Given entries: Begin
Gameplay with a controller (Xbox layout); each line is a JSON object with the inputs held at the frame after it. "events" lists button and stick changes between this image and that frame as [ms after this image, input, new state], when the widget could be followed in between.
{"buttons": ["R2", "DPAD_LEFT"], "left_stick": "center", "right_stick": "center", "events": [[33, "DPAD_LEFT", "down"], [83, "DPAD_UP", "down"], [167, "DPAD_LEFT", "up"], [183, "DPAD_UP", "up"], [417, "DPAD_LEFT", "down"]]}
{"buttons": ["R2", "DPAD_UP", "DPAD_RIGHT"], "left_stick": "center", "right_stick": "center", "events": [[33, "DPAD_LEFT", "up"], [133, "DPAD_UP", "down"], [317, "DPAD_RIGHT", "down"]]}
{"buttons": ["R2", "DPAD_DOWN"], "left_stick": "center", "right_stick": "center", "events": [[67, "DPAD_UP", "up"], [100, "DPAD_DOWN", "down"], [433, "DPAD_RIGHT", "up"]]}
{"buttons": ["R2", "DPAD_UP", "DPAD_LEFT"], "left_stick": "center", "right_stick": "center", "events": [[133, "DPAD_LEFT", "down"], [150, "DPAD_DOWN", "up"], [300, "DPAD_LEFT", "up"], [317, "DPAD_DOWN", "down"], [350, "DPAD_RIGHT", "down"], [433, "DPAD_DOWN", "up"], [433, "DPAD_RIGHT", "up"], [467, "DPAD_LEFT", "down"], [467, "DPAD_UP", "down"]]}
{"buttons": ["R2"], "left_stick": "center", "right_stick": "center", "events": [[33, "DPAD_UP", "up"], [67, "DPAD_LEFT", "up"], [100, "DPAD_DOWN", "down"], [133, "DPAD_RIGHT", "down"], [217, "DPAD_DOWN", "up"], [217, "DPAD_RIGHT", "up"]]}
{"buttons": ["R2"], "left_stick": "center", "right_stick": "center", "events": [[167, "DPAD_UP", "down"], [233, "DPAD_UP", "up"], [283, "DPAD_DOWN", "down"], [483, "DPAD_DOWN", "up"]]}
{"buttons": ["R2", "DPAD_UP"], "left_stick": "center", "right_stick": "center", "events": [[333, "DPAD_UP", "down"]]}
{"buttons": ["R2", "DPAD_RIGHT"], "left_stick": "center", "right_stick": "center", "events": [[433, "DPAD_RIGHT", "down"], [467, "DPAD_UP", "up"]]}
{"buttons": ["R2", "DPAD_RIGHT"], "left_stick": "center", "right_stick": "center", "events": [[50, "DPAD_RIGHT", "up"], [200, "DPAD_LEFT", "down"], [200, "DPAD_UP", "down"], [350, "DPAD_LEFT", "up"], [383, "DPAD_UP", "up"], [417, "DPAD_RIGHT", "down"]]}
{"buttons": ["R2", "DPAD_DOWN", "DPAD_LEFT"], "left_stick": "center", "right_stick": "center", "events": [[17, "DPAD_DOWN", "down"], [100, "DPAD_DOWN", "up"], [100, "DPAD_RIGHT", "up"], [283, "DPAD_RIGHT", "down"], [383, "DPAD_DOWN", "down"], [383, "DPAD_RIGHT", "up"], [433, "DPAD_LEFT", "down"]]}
Given entries: End
■ Task
All of the data above needs to be given again exactly.

■ Answer to the exercise
Gameplay with a controller (Xbox layout); each line is a JSON object with the inputs held at the frame after it. "events" lists button and stick changes between this image and that frame as [ms after this image, input, new state], when the widget could be followed in between.
{"buttons": ["R2", "DPAD_LEFT"], "left_stick": "center", "right_stick": "center", "events": [[33, "DPAD_LEFT", "down"], [83, "DPAD_UP", "down"], [167, "DPAD_LEFT", "up"], [183, "DPAD_UP", "up"], [417, "DPAD_LEFT", "down"]]}
{"buttons": ["R2", "DPAD_UP", "DPAD_RIGHT"], "left_stick": "center", "right_stick": "center", "events": [[33, "DPAD_LEFT", "up"], [133, "DPAD_UP", "down"], [317, "DPAD_RIGHT", "down"]]}
{"buttons": ["R2", "DPAD_DOWN"], "left_stick": "center", "right_stick": "center", "events": [[67, "DPAD_UP", "up"], [100, "DPAD_DOWN", "down"], [433, "DPAD_RIGHT", "up"]]}
{"buttons": ["R2", "DPAD_UP", "DPAD_LEFT"], "left_stick": "center", "right_stick": "center", "events": [[133, "DPAD_LEFT", "down"], [150, "DPAD_DOWN", "up"], [300, "DPAD_LEFT", "up"], [317, "DPAD_DOWN", "down"], [350, "DPAD_RIGHT", "down"], [433, "DPAD_DOWN", "up"], [433, "DPAD_RIGHT", "up"], [467, "DPAD_LEFT", "down"], [467, "DPAD_UP", "down"]]}
{"buttons": ["R2"], "left_stick": "center", "right_stick": "center", "events": [[33, "DPAD_UP", "up"], [67, "DPAD_LEFT", "up"], [100, "DPAD_DOWN", "down"], [133, "DPAD_RIGHT", "down"], [217, "DPAD_DOWN", "up"], [217, "DPAD_RIGHT", "up"]]}
{"buttons": ["R2"], "left_stick": "center", "right_stick": "center", "events": [[167, "DPAD_UP", "down"], [233, "DPAD_UP", "up"], [283, "DPAD_DOWN", "down"], [483, "DPAD_DOWN", "up"]]}
{"buttons": ["R2", "DPAD_UP"], "left_stick": "center", "right_stick": "center", "events": [[333, "DPAD_UP", "down"]]}
{"buttons": ["R2", "DPAD_RIGHT"], "left_stick": "center", "right_stick": "center", "events": [[433, "DPAD_RIGHT", "down"], [467, "DPAD_UP", "up"]]}
{"buttons": ["R2", "DPAD_RIGHT"], "left_stick": "center", "right_stick": "center", "events": [[50, "DPAD_RIGHT", "up"], [200, "DPAD_LEFT", "down"], [200, "DPAD_UP", "down"], [350, "DPAD_LEFT", "up"], [383, "DPAD_UP", "up"], [417, "DPAD_RIGHT", "down"]]}
{"buttons": ["R2", "DPAD_DOWN", "DPAD_LEFT"], "left_stick": "center", "right_stick": "center", "events": [[17, "DPAD_DOWN", "down"], [100, "DPAD_DOWN", "up"], [100, "DPAD_RIGHT", "up"], [283, "DPAD_RIGHT", "down"], [383, "DPAD_DOWN", "down"], [383, "DPAD_RIGHT", "up"], [433, "DPAD_LEFT", "down"]]}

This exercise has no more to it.